-- TEKS DOKUMEN --
Aliansi Mahasiswa Universitas Negeri Semarang (Unnes) bersama Badan Eksekutif Mahasiswa Keluarga Mahasiswa (BEM KM) Unnes menggelar aksi penolakan kenaikan biaya Iuran Pengembangan Institusi (IPI) di depan Gedung Rektorat pada Selasa (7/5). Aksi yang dimulai dari pukul 11.18–14.00 WIB ini dihadiri oleh mahasiswa dari berbagai fakultas. Dibalik seruan aksi tersebut, ditemukan beberapa hambatan berupa intervensi dari pihak kampus yang dirasakan langsung oleh mahasiswa.
Berlangsungnya aksi tersebut dipicu karena Unnes memberlakukan IPI yang tarifnya lebih besar dari tahun sebelumnya. Oleh sebab itu, para mahasiswa beramai-ramai menyerbu gedung rektorat, sehingga mereka mendapat banyak intervensi.
Khafidz Baihaqi, Wakil Ketua Badan Eksekutif Mahasiswa Keluarga Mahasiswa (BEM KM) Unnes mengaku dirinya mendapat ancaman UU ITE karena salah satu postingan di akun Instagram BEM KM Unnes yang dinilai menyinggung pihak rektorat.
“Kita semua diancam dengan UU ITE atas pencemaran nama baik,” ungkapnya.
Hal serupa juga disampaikan oleh Abdul Rozaq Salis, Menteri Koordinator Bidang Sosial Politik (Menko Sospol) BEM KM Unnes, Ia mendapat laporan adanya intervensi berupa larangan terhadap BEM Fakultas Hukum (FH) mengikuti aksi ini hingga pemanggilan ketua BEM Fakultas Ilmu Sosial dan Ilmu Politik (FISIP) oleh dekan.

-- BAHAN --
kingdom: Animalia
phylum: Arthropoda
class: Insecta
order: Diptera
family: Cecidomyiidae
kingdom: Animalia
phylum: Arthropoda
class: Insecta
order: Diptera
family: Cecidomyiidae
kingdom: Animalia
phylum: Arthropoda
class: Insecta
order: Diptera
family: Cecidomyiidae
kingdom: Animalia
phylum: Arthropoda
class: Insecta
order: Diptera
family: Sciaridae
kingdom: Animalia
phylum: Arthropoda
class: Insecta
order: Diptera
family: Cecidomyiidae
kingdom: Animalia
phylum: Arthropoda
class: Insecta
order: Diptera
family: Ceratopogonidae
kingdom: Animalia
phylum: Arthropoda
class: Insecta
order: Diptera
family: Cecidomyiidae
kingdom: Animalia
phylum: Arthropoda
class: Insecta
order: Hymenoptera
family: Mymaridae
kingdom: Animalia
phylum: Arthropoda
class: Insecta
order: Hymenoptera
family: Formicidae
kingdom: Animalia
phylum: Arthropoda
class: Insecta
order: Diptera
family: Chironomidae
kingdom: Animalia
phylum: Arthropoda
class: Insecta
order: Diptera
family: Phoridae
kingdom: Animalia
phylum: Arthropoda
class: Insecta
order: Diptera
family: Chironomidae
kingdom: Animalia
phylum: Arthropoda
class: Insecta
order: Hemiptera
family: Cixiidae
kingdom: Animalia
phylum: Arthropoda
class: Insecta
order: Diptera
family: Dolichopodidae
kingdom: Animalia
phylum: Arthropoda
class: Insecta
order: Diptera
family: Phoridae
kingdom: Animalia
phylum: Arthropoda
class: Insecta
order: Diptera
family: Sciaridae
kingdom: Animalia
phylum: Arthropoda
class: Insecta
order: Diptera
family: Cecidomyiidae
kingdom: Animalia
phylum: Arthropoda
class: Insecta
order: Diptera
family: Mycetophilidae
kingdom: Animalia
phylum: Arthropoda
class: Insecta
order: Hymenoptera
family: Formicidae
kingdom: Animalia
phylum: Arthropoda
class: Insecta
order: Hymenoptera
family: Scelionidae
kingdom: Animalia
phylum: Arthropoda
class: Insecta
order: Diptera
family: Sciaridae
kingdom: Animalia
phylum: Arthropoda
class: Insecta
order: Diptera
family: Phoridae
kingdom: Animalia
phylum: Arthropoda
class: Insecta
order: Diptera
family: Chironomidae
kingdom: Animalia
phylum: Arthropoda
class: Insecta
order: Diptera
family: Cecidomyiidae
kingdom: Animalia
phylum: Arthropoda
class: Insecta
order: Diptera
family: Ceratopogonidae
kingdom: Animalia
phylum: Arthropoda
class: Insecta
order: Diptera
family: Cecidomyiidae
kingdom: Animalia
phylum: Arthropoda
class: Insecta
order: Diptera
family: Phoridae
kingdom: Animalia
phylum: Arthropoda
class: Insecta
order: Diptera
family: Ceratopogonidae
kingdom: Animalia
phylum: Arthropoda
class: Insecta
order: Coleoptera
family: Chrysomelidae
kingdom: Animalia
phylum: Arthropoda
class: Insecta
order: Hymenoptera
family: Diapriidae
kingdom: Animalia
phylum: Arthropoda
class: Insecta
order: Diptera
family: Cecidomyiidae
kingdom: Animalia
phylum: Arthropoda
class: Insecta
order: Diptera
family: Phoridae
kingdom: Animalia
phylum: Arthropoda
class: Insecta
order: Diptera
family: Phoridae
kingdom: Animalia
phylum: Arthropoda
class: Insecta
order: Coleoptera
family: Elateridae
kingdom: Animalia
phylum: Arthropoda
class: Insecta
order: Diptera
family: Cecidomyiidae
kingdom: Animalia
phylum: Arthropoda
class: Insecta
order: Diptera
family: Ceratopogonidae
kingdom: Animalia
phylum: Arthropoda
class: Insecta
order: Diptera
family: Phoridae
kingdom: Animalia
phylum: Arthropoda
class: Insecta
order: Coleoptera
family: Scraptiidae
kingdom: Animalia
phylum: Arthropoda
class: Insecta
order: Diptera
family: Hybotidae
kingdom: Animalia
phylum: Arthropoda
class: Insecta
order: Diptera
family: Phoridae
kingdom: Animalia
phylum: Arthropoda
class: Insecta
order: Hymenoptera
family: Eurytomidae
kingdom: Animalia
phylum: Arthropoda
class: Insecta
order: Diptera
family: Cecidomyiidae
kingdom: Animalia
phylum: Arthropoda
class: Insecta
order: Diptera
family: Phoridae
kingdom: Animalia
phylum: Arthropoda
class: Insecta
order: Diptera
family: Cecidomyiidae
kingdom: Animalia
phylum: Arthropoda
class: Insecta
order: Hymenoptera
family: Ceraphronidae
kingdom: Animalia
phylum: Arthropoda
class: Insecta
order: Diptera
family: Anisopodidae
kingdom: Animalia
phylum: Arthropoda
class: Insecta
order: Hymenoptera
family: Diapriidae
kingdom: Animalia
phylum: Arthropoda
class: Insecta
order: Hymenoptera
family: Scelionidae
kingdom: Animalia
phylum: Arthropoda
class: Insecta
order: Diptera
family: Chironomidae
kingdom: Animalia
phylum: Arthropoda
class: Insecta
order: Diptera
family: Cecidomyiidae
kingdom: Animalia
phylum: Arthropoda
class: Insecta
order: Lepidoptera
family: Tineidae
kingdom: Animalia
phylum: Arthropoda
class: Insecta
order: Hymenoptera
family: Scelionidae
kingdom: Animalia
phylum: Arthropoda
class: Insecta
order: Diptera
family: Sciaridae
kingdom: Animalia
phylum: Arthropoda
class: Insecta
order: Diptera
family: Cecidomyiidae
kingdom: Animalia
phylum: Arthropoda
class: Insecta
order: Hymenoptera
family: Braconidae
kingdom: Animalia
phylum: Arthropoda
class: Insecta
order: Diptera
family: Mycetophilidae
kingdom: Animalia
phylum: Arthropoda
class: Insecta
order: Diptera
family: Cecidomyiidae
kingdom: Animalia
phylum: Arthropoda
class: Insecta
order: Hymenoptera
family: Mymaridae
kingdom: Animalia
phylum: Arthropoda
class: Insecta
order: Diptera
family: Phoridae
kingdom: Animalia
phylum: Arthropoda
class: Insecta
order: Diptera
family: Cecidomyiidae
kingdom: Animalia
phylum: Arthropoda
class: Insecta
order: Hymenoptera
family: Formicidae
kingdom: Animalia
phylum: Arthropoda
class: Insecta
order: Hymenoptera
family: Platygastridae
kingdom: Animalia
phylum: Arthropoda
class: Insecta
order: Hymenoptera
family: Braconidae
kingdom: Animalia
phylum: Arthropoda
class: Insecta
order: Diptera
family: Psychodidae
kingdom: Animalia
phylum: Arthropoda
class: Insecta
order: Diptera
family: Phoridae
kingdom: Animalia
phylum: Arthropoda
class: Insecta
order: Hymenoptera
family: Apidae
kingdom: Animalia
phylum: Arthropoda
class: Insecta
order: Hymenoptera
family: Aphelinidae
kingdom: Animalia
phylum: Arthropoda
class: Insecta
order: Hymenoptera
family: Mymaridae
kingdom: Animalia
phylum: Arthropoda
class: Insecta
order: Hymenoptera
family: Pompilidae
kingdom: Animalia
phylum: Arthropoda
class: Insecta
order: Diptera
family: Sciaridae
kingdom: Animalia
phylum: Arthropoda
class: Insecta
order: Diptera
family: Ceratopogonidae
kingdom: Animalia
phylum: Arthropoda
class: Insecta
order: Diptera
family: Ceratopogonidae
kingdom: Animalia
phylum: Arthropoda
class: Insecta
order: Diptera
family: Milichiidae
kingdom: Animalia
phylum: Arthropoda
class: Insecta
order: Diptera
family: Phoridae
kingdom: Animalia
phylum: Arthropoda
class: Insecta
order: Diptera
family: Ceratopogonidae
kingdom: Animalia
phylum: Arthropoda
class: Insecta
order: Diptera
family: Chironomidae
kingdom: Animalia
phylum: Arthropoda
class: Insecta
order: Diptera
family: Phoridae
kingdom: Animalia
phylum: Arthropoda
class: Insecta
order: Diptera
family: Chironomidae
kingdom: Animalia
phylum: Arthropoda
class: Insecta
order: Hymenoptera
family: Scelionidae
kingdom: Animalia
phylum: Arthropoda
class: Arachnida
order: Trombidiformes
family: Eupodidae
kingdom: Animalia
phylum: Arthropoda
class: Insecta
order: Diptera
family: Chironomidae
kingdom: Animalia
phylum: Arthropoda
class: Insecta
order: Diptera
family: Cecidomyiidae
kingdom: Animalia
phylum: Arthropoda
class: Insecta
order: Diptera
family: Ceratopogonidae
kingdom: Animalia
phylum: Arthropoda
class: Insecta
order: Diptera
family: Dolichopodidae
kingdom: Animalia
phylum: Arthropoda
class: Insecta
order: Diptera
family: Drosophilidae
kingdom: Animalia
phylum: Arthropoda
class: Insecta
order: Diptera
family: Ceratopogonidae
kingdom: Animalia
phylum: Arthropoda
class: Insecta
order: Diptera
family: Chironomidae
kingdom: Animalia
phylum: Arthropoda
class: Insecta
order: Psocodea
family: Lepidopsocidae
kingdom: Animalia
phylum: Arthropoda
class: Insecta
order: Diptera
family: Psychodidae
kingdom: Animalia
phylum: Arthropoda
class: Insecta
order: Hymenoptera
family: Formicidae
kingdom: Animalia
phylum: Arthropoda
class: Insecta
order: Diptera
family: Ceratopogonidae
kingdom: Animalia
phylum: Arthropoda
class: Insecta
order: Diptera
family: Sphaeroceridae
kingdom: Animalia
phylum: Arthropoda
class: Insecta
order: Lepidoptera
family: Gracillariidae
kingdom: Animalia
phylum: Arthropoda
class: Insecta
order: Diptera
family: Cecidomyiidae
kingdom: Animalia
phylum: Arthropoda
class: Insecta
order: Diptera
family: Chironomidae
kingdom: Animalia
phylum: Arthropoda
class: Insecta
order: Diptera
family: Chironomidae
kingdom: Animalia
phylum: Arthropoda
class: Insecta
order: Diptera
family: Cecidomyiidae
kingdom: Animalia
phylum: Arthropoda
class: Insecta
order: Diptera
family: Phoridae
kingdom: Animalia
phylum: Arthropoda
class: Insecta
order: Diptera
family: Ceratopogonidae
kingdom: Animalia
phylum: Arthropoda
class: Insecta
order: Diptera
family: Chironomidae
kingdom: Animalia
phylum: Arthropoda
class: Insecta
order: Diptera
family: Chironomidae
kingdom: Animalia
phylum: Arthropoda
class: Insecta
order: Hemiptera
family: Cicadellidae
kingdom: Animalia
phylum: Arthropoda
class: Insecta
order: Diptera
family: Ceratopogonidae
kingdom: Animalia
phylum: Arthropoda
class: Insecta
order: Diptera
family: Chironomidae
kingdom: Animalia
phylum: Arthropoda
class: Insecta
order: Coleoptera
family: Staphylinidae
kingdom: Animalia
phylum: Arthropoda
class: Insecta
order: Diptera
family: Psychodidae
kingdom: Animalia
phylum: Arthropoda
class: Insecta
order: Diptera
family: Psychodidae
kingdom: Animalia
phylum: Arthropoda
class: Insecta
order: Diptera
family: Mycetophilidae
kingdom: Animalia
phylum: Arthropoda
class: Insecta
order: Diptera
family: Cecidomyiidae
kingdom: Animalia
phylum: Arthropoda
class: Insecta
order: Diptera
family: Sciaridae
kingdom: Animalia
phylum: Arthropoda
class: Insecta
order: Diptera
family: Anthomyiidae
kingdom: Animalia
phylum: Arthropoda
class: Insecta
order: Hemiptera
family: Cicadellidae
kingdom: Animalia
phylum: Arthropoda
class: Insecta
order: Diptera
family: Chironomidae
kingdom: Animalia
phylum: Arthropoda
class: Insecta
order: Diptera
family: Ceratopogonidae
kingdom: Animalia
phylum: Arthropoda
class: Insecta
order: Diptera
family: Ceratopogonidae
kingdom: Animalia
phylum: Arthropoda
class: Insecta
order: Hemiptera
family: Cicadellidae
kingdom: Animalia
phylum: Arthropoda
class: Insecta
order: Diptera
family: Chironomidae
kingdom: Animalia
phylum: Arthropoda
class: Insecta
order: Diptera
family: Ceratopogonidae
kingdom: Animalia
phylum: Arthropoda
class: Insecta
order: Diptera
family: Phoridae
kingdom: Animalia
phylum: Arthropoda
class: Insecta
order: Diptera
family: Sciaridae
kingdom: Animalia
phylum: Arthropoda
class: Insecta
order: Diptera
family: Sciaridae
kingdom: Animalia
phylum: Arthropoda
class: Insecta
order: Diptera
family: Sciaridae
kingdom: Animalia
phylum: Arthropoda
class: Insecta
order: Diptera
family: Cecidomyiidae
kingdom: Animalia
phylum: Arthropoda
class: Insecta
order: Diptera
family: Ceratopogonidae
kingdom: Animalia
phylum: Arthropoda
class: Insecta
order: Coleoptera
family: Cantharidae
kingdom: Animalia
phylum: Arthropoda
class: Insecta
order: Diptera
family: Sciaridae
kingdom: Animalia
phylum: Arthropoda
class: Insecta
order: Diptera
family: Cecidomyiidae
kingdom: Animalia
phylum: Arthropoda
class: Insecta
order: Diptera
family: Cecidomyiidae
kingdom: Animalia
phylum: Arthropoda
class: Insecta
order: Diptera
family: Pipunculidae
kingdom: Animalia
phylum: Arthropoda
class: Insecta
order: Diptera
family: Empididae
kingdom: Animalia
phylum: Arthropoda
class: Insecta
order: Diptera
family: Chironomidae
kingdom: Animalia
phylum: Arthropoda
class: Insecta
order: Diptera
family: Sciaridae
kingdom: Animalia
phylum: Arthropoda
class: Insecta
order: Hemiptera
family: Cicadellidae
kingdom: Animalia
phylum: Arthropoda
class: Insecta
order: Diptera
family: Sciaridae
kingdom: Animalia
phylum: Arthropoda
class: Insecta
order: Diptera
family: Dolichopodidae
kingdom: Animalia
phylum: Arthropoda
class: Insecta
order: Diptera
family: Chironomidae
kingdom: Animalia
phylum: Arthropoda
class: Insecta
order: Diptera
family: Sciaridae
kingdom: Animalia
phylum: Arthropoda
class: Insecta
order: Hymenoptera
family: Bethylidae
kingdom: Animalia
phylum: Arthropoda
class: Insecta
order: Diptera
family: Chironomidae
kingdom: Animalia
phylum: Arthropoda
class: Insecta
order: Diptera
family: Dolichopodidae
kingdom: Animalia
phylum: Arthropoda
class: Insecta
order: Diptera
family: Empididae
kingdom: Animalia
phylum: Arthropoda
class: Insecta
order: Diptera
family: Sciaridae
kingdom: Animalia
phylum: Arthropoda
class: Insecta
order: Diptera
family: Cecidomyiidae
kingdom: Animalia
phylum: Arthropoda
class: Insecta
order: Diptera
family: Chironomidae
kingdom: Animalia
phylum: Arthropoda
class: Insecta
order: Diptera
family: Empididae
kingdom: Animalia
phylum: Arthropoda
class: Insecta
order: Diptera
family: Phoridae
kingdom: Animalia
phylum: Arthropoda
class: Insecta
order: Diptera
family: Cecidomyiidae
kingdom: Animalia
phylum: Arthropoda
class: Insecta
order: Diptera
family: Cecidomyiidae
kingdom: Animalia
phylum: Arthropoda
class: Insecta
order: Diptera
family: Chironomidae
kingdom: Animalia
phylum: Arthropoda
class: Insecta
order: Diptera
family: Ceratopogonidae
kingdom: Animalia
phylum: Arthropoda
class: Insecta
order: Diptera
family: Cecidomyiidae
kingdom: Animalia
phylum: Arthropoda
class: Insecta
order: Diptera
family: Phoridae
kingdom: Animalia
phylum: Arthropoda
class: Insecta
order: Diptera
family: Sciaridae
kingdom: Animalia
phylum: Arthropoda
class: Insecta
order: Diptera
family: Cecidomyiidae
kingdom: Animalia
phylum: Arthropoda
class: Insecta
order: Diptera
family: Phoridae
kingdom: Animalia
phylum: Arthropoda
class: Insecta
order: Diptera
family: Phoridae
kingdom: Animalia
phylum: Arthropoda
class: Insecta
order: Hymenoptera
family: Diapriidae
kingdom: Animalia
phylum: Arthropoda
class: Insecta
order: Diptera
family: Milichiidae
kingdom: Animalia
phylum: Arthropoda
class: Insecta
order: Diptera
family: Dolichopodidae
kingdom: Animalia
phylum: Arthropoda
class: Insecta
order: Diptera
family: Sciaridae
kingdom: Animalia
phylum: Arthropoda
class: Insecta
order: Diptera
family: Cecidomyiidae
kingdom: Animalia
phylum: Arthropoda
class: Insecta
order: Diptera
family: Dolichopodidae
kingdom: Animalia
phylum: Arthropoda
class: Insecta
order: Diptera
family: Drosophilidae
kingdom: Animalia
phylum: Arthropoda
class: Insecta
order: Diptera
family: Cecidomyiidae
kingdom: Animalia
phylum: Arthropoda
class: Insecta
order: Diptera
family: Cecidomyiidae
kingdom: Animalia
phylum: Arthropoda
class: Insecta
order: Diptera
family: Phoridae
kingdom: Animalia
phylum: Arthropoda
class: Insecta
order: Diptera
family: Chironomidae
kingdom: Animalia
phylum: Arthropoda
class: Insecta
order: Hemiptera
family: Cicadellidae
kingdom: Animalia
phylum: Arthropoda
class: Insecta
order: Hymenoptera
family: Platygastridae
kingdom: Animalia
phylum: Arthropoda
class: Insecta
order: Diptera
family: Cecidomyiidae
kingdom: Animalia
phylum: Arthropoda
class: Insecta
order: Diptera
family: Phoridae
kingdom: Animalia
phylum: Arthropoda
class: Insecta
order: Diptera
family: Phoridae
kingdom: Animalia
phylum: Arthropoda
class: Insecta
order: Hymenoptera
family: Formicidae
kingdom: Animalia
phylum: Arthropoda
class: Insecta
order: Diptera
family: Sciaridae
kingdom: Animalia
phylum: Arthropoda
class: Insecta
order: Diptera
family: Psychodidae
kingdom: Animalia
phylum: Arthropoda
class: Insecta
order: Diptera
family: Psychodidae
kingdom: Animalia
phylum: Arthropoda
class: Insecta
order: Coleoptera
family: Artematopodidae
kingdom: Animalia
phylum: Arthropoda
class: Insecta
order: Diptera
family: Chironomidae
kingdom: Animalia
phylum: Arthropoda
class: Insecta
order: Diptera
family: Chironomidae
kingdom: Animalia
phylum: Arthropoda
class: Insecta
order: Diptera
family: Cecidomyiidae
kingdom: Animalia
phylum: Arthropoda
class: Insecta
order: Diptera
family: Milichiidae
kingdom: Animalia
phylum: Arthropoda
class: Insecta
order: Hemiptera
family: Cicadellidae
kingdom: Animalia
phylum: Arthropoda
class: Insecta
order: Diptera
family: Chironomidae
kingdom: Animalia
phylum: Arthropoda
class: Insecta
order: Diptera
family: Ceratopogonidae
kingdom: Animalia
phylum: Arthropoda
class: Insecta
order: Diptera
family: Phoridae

-- TUGAS --
1. Berdasarkan berita tentang aksi mahasiswa Unnes, pada pukul berapa aksi penolakan kenaikan IPI berlangsung?
2. Kutiplah bagian berita tentang aksi mahasiswa Unnes dari "Khafidz Baihaqi, Wakil" hingga "menyinggung pihak rektorat.".

-- DAFTAR JAWABAN --
1. Aksi tersebut berlangsung pukul 11.18–14.00 WIB.

2.
Khafidz Baihaqi, Wakil Ketua Badan Eksekutif Mahasiswa Keluarga Mahasiswa (BEM KM) Unnes mengaku dirinya mendapat ancaman UU ITE karena salah satu postingan di akun Instagram BEM KM Unnes yang dinilai menyinggung pihak rektorat.